In a multivariate approach, we fit a multi-dimensional ancillary model to the full joint distribution of the training set. This ancillary model will act as a density model and learn the patterns and structure in the dataset. This model can quantify how much any given datapoint is typical or atypical relative to the reference dataset. In implementation, there are many potential approaches for this density model—examples include things like a Variational Autoencoder, Normalizing Flow Models, Density Models, Isolation Forest, and so on. Any technique which is flexible should be able to work effectively. Then, we can use this learned density model to evaluate future datapoints on how similar they are to the training data.
This approach is explained further in the sketch below, which shows a simplified view of the process. On the left, imagine we have a training dataset; in this case, it entails only a couple of continuous variables (X1 and X2). We have a small number of sample datapoints scattered around this space of X1 and X2. The dataset has some particular patterns and structure to it (the curved relationship between X1 and X2), perhaps unknown to us. In step two, we fit a density model to this dataset. For brevity, we omit implementation details here, but the overall goal is to quantify where in the X1-X2 space we saw lots of data and where we saw no data. That is indicated in this sketch by the shaded contours: the darkest shading suggests areas where we were very likely to see some data, and blank areas show where we didn’t see any data at all. In step 3, we can use this trained density model to score any new datapoints in terms of how likely they would have been seen, per the training data. Another way to think about this is to score a new datapoint based on whether it adheres to the typical shapes/patterns in the training set or if it is abnormal. As an example, one of the datapoints is green because it falls right in line with the “typical” regions of the density model. This datapoint is very similar to other data in the training set. In contrast, the red datapoint is found in a region where none of the training data was ever seen. In this way, this datapoint is an anomaly and is unlike anything in the training set. In technical terminology, this point is said to be “out of distribution” relative to the training set.
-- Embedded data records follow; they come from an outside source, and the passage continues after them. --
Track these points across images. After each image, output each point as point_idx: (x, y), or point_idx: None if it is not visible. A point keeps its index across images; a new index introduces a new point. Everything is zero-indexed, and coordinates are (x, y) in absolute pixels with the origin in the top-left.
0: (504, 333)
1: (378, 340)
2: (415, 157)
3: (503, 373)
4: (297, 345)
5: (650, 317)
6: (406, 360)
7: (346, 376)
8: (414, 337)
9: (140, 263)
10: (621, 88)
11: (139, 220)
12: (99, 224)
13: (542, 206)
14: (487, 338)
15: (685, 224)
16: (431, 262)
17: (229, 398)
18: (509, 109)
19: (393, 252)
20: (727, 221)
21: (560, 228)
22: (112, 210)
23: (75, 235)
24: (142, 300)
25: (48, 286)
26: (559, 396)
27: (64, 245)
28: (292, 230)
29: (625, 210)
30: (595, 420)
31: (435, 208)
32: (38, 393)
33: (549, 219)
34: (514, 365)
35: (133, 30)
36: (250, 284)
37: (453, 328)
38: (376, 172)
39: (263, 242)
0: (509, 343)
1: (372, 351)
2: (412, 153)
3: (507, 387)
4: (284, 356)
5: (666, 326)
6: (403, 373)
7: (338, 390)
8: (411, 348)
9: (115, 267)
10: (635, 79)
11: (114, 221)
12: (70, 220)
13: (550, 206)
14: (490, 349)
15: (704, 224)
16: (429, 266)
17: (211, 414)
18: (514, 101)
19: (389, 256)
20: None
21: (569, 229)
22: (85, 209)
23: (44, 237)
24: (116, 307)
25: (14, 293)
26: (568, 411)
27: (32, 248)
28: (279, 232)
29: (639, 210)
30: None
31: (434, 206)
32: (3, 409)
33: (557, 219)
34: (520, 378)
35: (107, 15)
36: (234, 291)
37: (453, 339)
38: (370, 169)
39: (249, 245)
In the example sketched here, note that the univariate drift measures would likely fail to notice the anomalous datapoint. When viewed in a univariate sense (against either X1 or X2), this anomalous datapoint is quite typical. However, because X1 and X2 have a complex structure, we find that the red datapoint is quite different from the training data. When we fail to consider the multivariate case, we can miss many subtle shifts where the production data falls off the data manifold.
This form of out-of-distribution detection is an important part of monitoring the health of a machine learning system. It is becoming increasingly important that ML models can have understanding of their own uncertainty and confidence. In many cases, this amounts to uncertainty over its predictions, given an input. However, with out-of-distribution detection, we can understand what the model thinks the world looks like and we can flag when things are quite a bit different. This is useful because complex ML models are often overconfident in their predictions, especially for data that is unlike what they were trained on. By considering whether each input is in-sample or out-of-sample, we can better quantify when to trust a model’s prediction and when to be leerier.
In this post, we introduced ideas about out-of-distribution detection for the context of Tabular data. But this problem is pervasive for all types of machine learning. In our future posts, we will dive into these ideas for computer vision models and NLP models.